**Exercise description:**
The entries below contain a line with "root of tail: (169, 213)" and a line with "left back paw: (245, 523)". Retype exactly everything from the first down to the second, both included, and nothing else.

**Material for this exercise:**
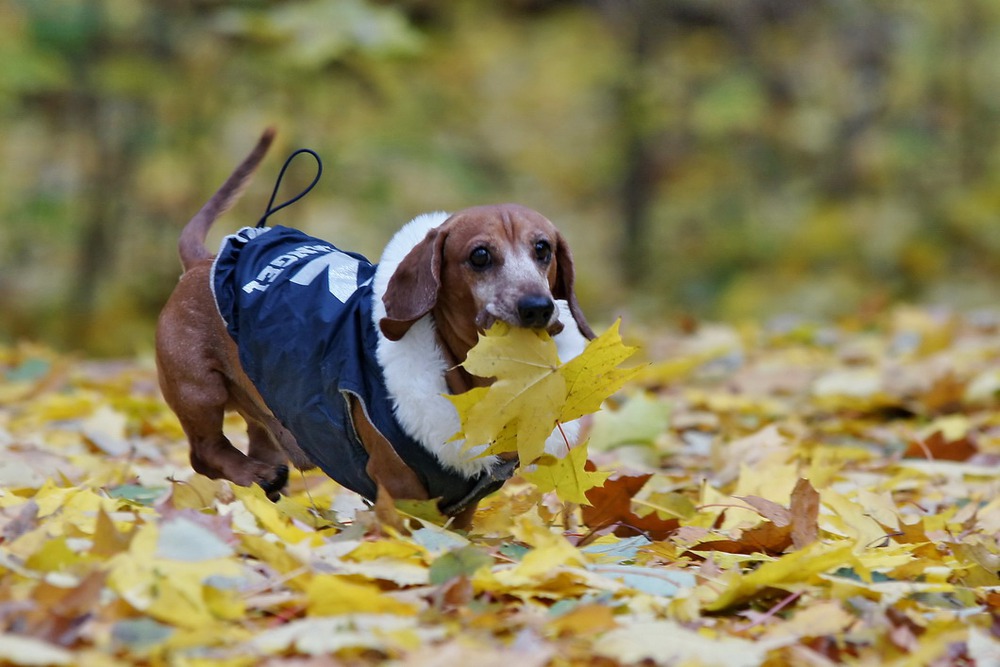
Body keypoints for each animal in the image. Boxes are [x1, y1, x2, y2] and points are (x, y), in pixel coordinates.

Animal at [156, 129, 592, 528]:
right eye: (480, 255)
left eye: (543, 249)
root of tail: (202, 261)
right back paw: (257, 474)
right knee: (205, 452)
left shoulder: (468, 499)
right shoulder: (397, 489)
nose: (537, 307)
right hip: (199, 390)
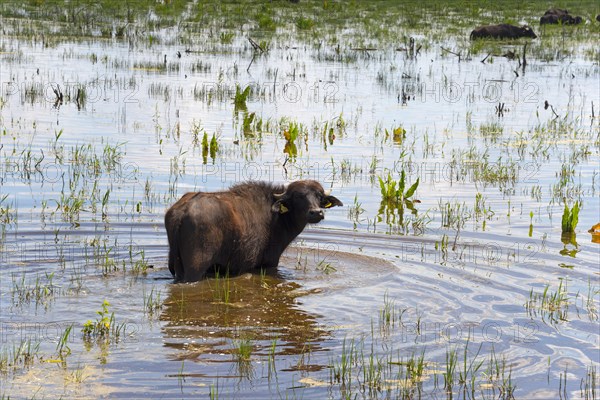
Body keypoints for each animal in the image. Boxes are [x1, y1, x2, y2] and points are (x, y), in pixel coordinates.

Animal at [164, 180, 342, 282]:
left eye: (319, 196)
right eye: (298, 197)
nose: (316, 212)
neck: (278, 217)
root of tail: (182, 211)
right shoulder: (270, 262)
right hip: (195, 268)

---

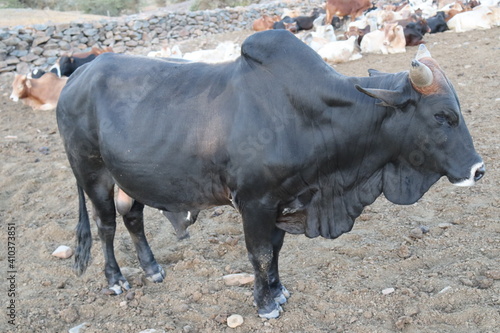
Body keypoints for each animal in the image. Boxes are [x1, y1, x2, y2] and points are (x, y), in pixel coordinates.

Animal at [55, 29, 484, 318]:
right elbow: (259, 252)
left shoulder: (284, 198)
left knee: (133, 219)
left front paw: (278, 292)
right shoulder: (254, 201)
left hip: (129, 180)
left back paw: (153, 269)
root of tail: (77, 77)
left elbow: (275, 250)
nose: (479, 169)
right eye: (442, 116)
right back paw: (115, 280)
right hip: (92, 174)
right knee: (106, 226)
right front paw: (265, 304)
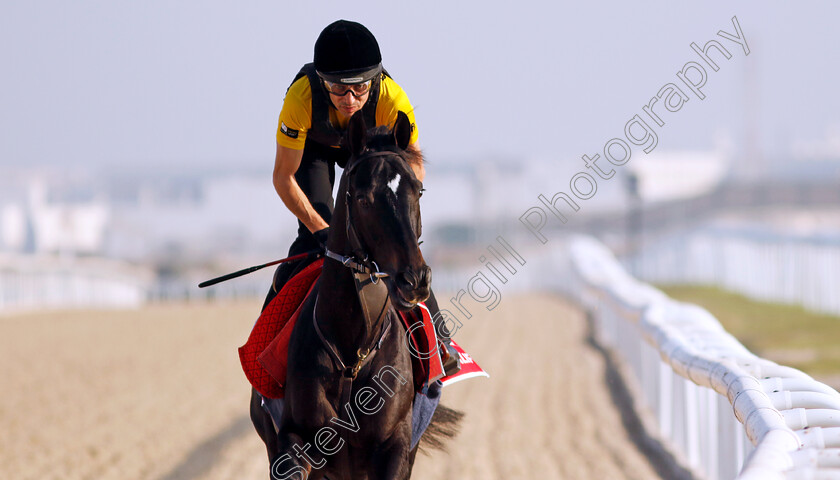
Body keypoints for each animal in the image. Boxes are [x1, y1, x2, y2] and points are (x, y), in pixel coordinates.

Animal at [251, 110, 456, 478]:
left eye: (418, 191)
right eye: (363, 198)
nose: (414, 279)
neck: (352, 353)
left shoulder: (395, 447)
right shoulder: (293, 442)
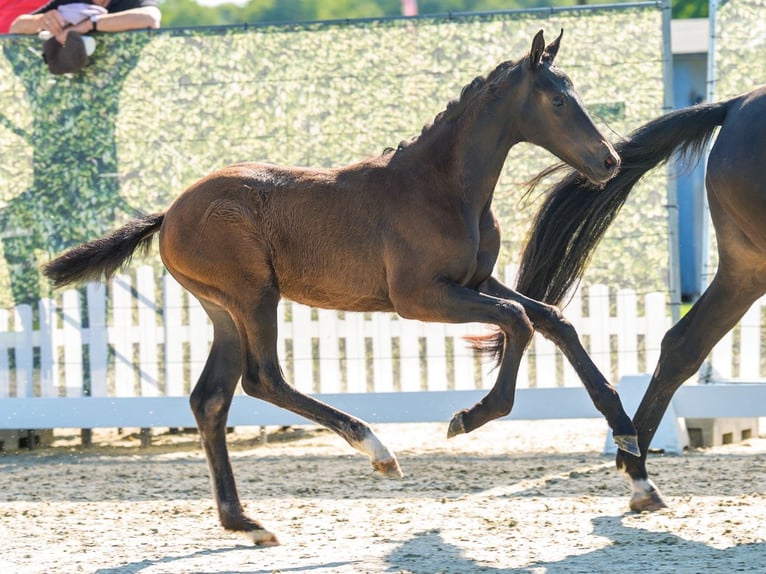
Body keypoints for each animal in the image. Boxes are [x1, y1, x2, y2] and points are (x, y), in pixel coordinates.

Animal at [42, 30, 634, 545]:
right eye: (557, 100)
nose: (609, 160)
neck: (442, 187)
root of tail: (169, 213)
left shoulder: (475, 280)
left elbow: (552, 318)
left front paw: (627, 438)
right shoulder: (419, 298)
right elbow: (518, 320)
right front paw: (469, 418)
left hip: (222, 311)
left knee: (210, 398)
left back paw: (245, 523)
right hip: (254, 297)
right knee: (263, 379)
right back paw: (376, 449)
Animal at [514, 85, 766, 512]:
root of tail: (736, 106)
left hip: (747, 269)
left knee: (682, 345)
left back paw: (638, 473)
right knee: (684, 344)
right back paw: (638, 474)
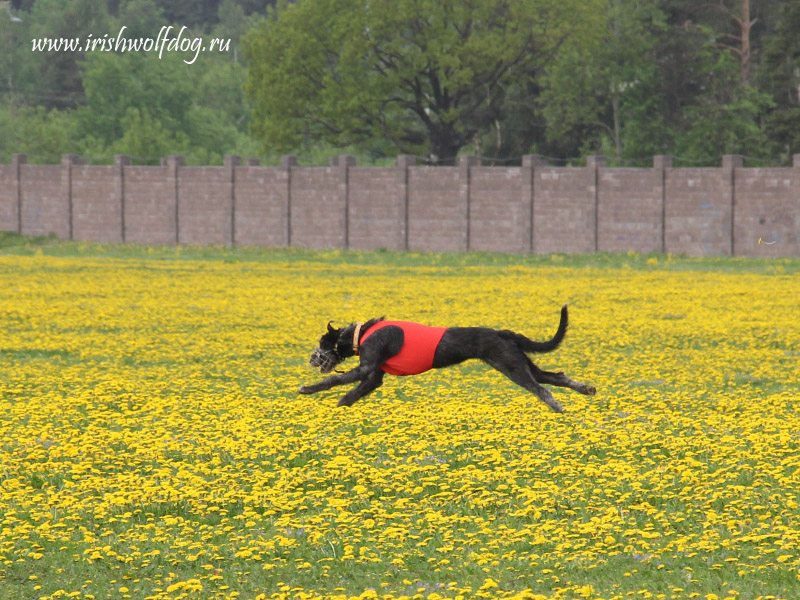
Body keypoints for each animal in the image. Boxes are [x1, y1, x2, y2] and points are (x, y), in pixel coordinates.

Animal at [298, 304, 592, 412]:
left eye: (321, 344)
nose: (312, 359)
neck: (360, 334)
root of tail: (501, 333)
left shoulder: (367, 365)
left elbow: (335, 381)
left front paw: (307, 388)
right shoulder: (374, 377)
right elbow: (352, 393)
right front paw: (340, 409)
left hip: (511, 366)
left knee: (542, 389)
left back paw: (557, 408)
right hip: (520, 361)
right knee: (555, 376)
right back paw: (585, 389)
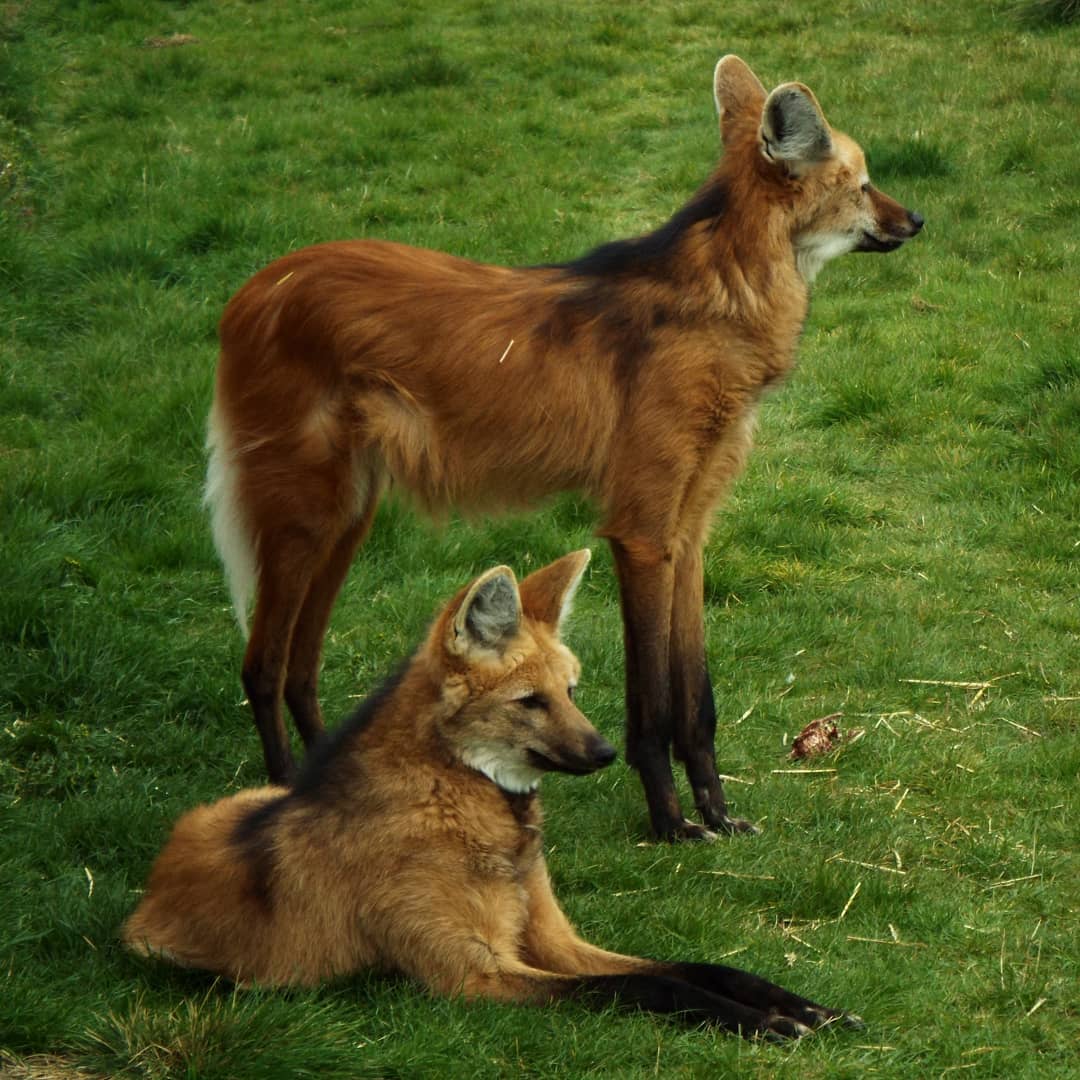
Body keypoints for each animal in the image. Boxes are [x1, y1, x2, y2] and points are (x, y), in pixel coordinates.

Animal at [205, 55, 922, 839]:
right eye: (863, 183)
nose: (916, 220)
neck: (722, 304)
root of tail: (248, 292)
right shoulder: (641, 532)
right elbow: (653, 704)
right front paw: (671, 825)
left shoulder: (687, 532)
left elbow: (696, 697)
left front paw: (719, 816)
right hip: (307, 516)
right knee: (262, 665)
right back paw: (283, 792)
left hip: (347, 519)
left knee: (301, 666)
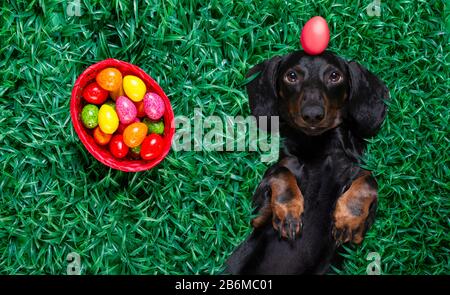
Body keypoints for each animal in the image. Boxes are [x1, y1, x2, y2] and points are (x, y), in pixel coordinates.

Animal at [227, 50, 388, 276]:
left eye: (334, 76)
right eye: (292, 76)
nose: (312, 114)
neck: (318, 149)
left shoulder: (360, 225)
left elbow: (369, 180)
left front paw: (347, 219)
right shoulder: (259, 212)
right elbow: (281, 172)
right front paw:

**Exercise answer:**
root of tail: (169, 213)
left shoulder: (475, 280)
left elbow: (552, 318)
left front paw: (627, 438)
right shoulder: (419, 298)
right elbow: (518, 320)
right front paw: (469, 418)
left hip: (222, 311)
left knee: (210, 398)
left back paw: (245, 523)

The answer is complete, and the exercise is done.